TASK DIRECTIONS ▸ Your task is to copy the lines of the data below from the line holding "X208915000Y-129222500D01*" through the line holding "X174625000Y-119856250D01*", inclusive, exactly and with nothing added.

Electronic design files ▸
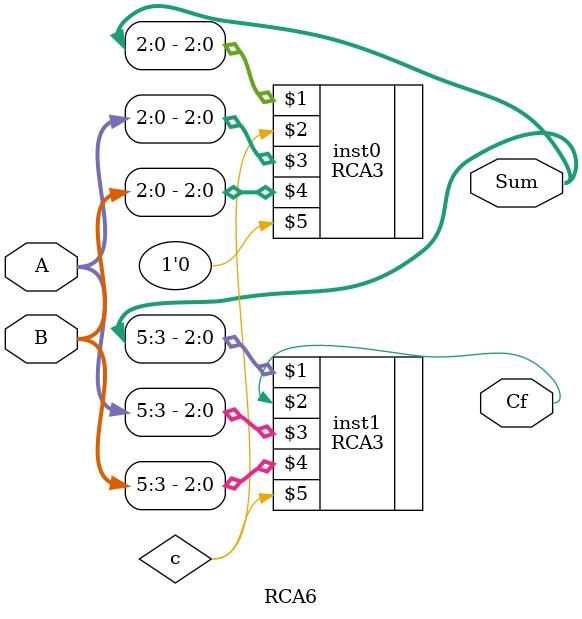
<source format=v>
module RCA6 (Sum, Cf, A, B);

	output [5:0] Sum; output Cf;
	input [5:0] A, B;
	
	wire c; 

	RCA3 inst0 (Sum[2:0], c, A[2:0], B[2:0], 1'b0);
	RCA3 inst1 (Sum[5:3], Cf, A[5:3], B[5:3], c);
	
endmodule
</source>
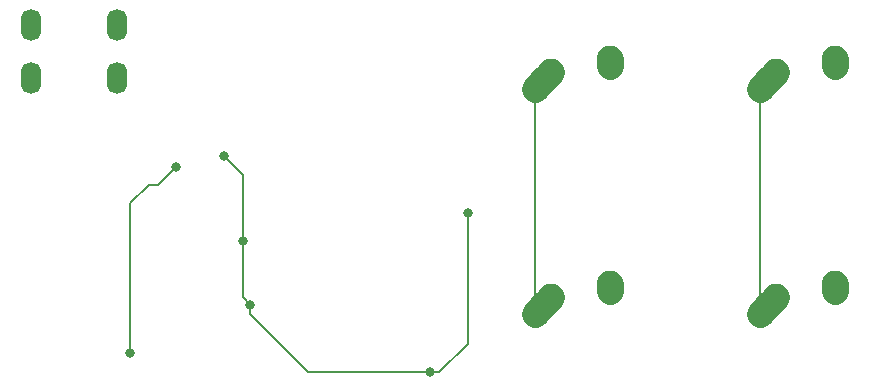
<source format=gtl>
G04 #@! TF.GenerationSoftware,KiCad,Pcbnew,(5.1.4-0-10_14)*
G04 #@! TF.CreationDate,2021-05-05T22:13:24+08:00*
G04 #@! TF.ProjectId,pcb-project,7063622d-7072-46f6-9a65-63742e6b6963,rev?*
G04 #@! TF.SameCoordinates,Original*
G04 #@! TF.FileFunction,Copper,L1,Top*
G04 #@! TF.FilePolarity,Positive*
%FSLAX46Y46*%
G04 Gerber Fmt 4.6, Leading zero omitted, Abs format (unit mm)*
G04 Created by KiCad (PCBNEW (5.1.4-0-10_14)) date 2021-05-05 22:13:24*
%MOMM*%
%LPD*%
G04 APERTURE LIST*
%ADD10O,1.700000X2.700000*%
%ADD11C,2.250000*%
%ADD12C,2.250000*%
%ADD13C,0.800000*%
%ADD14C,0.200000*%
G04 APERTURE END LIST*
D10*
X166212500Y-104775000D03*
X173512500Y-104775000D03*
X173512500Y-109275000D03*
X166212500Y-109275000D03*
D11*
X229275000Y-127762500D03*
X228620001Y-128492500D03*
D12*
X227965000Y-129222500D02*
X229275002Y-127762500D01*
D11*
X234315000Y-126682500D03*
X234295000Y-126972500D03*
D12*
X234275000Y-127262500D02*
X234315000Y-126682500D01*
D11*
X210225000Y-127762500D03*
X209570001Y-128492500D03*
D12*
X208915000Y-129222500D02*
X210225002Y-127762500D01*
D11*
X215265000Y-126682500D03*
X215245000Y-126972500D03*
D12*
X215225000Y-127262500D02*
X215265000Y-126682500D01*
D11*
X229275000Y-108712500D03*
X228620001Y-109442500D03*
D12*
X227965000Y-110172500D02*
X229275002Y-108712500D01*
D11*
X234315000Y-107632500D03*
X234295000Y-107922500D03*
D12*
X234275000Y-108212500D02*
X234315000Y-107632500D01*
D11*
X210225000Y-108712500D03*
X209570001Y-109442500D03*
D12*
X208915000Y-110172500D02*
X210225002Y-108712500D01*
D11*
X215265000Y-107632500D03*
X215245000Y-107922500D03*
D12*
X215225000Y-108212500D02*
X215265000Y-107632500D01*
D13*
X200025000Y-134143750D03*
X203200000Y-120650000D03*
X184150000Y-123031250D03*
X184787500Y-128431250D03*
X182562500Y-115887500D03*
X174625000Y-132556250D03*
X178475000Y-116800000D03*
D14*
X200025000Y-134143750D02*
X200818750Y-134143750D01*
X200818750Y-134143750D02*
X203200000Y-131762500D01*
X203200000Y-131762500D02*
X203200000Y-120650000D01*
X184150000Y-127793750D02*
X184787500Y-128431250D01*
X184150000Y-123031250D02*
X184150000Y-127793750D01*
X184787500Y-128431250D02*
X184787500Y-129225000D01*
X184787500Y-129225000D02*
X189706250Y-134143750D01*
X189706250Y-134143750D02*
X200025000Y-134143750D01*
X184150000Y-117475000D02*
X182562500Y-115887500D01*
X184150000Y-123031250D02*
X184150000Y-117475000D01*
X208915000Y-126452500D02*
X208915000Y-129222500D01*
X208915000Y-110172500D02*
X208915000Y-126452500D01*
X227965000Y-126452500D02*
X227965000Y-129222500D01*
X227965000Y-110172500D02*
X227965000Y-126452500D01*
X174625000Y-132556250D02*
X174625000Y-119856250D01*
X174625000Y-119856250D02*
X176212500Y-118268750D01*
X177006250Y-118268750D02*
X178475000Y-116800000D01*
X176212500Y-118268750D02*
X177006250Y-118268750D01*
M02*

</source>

* * *

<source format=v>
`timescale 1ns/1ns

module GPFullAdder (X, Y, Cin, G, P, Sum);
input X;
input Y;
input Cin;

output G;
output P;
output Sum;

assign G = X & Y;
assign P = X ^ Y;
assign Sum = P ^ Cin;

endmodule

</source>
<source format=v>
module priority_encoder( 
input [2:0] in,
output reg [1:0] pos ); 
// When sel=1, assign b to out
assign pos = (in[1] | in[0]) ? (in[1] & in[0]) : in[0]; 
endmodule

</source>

==

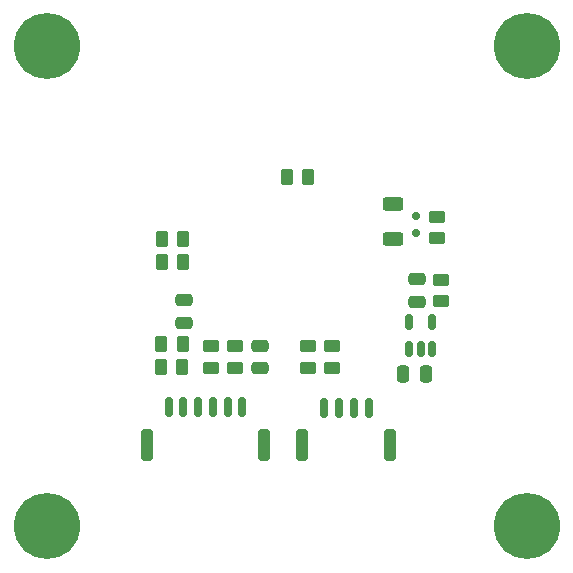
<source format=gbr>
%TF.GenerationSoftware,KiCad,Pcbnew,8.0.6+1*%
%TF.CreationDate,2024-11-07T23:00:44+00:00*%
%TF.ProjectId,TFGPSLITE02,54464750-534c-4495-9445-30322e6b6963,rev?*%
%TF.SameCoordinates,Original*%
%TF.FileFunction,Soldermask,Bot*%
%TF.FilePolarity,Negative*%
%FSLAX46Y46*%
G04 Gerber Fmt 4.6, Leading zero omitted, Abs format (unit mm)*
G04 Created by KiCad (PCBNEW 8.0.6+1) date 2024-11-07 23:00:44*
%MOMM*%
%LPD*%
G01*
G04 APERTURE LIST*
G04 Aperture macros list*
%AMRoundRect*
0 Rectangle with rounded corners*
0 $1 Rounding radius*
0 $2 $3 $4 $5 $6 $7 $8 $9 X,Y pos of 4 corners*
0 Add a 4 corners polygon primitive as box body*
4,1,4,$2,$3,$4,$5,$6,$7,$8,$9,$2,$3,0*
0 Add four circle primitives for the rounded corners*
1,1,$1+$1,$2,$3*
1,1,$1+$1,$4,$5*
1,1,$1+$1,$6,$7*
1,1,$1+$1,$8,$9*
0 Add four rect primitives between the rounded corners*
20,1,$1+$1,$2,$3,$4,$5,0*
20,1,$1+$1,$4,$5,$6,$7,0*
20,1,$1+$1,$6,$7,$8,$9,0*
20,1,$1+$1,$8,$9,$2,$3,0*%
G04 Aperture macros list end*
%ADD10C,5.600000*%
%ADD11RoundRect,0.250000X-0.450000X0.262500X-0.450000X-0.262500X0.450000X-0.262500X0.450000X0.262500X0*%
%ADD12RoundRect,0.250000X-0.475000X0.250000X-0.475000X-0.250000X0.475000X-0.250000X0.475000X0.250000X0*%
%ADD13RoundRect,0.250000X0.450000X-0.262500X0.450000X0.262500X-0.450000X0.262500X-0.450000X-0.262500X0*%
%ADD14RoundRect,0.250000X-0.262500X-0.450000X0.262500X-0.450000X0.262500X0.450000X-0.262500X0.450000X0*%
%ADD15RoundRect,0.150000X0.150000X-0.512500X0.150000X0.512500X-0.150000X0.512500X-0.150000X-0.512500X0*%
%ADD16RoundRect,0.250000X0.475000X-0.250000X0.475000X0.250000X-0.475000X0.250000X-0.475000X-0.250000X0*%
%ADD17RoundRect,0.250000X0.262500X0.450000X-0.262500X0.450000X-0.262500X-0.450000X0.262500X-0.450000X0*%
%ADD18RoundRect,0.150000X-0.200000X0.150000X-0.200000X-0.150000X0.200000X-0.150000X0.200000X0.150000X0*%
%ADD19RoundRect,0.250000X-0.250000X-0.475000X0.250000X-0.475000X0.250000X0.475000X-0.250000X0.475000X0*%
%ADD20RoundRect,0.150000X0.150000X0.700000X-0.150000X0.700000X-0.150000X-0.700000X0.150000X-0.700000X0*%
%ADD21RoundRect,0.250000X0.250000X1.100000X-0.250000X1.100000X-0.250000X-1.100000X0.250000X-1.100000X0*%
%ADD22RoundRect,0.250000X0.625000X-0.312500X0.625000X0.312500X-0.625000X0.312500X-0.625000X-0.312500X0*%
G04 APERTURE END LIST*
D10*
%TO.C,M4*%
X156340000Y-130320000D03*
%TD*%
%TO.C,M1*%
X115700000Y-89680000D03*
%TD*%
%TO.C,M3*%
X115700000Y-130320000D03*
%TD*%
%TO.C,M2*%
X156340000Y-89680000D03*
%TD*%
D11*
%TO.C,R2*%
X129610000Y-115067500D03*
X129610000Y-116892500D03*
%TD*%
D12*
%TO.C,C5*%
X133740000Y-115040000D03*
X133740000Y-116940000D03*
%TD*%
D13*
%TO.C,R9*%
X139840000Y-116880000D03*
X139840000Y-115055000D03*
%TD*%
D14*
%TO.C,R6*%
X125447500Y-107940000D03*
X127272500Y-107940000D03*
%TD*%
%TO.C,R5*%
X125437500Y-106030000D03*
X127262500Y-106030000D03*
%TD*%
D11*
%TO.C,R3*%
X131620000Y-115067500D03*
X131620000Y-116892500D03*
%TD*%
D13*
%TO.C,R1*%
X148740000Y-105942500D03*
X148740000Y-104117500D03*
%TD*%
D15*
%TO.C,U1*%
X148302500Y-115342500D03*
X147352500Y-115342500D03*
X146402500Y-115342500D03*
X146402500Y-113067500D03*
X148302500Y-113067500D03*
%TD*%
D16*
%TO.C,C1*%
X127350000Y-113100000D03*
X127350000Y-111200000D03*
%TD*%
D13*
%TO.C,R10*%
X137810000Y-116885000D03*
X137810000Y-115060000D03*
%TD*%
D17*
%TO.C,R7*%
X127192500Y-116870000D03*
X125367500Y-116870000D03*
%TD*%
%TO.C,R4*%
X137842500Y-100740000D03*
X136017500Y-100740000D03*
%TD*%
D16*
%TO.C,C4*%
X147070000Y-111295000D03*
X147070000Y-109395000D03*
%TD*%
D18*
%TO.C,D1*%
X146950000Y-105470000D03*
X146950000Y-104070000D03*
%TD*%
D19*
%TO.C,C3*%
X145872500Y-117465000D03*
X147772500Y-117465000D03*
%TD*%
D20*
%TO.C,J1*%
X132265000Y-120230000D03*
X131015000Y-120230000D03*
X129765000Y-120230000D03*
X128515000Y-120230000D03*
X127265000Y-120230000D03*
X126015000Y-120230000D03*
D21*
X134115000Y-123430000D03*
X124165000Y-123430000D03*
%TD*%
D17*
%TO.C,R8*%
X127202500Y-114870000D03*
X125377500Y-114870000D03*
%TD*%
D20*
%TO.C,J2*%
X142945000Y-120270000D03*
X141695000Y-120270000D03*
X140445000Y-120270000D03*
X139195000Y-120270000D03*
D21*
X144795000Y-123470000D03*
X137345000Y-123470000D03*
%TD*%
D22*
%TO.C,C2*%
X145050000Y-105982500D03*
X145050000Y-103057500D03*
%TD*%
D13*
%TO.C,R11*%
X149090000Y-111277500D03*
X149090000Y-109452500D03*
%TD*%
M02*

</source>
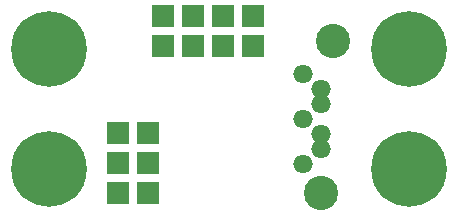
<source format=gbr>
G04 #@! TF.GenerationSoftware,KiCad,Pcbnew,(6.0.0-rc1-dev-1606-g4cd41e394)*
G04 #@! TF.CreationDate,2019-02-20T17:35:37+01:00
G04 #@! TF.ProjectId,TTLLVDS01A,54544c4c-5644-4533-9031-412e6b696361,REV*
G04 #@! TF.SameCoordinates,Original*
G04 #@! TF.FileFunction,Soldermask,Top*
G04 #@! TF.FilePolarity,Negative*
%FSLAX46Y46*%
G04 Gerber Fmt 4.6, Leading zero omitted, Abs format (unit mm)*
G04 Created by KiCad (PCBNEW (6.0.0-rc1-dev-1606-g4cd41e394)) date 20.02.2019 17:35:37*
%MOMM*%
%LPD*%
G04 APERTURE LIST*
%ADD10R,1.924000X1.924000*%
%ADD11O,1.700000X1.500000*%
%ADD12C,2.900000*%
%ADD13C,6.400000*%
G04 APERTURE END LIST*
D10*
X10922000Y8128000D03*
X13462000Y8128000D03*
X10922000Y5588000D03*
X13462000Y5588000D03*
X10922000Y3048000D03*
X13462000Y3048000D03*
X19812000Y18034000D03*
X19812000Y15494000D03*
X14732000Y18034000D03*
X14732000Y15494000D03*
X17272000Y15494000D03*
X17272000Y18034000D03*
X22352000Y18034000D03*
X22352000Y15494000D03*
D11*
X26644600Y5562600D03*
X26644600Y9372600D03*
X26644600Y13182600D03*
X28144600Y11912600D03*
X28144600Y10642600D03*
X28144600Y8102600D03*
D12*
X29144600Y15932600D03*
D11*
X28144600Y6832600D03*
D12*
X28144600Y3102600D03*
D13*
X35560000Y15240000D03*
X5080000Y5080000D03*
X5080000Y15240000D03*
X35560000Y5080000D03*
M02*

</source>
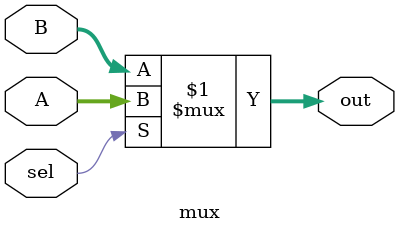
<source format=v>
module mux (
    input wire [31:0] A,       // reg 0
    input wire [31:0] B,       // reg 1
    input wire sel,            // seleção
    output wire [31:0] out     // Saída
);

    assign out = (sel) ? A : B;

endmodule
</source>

SOLVED EXERCISE ▸
X208915000Y-129222500D01*
X208915000Y-110172500D02*
X208915000Y-126452500D01*
X227965000Y-126452500D02*
X227965000Y-129222500D01*
X227965000Y-110172500D02*
X227965000Y-126452500D01*
X174625000Y-132556250D02*
X174625000Y-119856250D01*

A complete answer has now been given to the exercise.